**TASK INPUT**
■ ■ ■ ■ ■ ■ ■

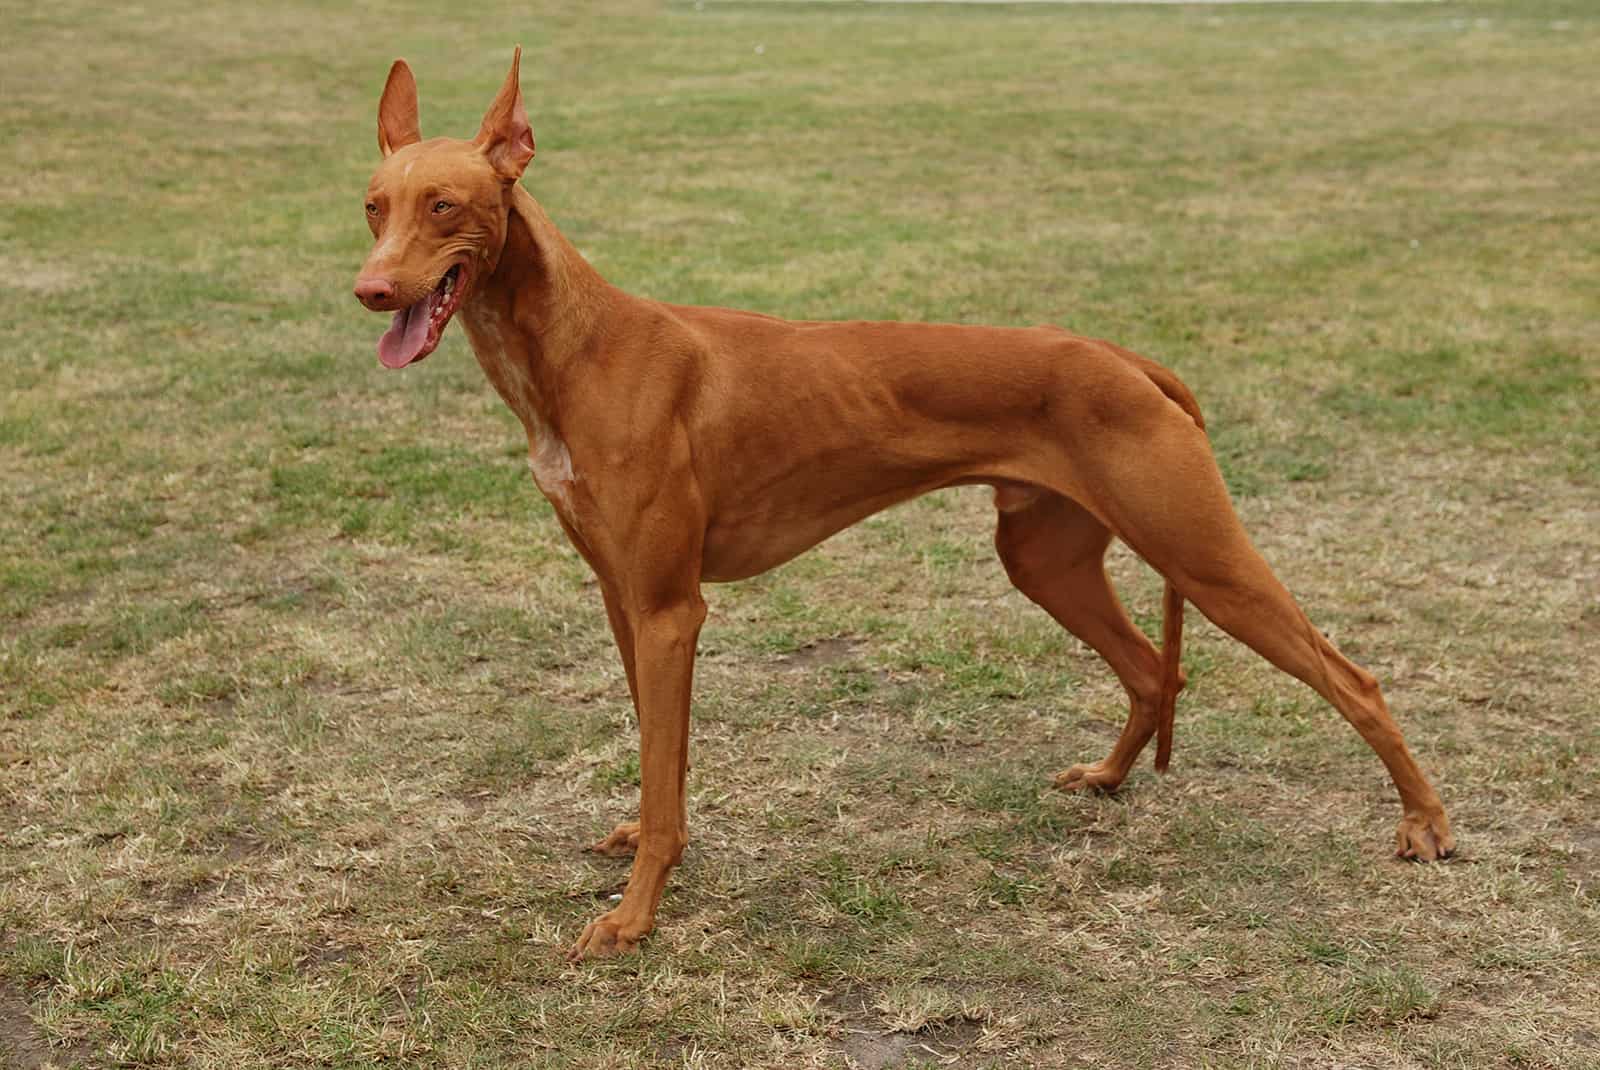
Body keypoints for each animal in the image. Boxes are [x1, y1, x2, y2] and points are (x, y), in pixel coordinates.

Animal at [350, 47, 1452, 959]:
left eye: (444, 205)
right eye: (372, 205)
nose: (370, 290)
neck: (577, 351)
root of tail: (1121, 357)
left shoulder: (670, 609)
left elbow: (664, 775)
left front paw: (634, 916)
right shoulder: (625, 600)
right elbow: (660, 758)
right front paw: (647, 853)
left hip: (1205, 557)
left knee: (1352, 678)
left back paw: (1425, 823)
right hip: (1046, 559)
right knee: (1153, 668)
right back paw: (1108, 778)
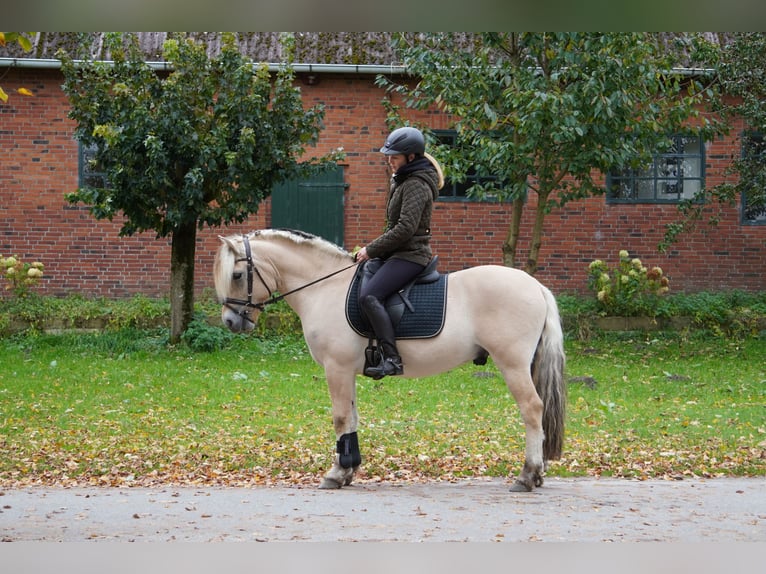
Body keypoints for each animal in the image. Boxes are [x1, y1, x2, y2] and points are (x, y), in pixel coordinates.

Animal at [213, 227, 568, 492]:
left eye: (237, 274)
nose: (230, 321)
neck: (326, 287)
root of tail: (535, 286)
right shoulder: (347, 371)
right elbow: (352, 419)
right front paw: (348, 471)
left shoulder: (336, 368)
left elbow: (340, 418)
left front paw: (335, 474)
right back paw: (536, 475)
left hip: (512, 365)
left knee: (532, 409)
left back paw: (527, 475)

■ ■ ■ ■ ■ ■ ■

**THE PROBLEM**
The expected answer is a copy of each line above containing "front".

**FINISHED EXERCISE**
left front paw: (634, 916)
right front paw: (647, 853)
right front paw: (348, 471)
left front paw: (335, 474)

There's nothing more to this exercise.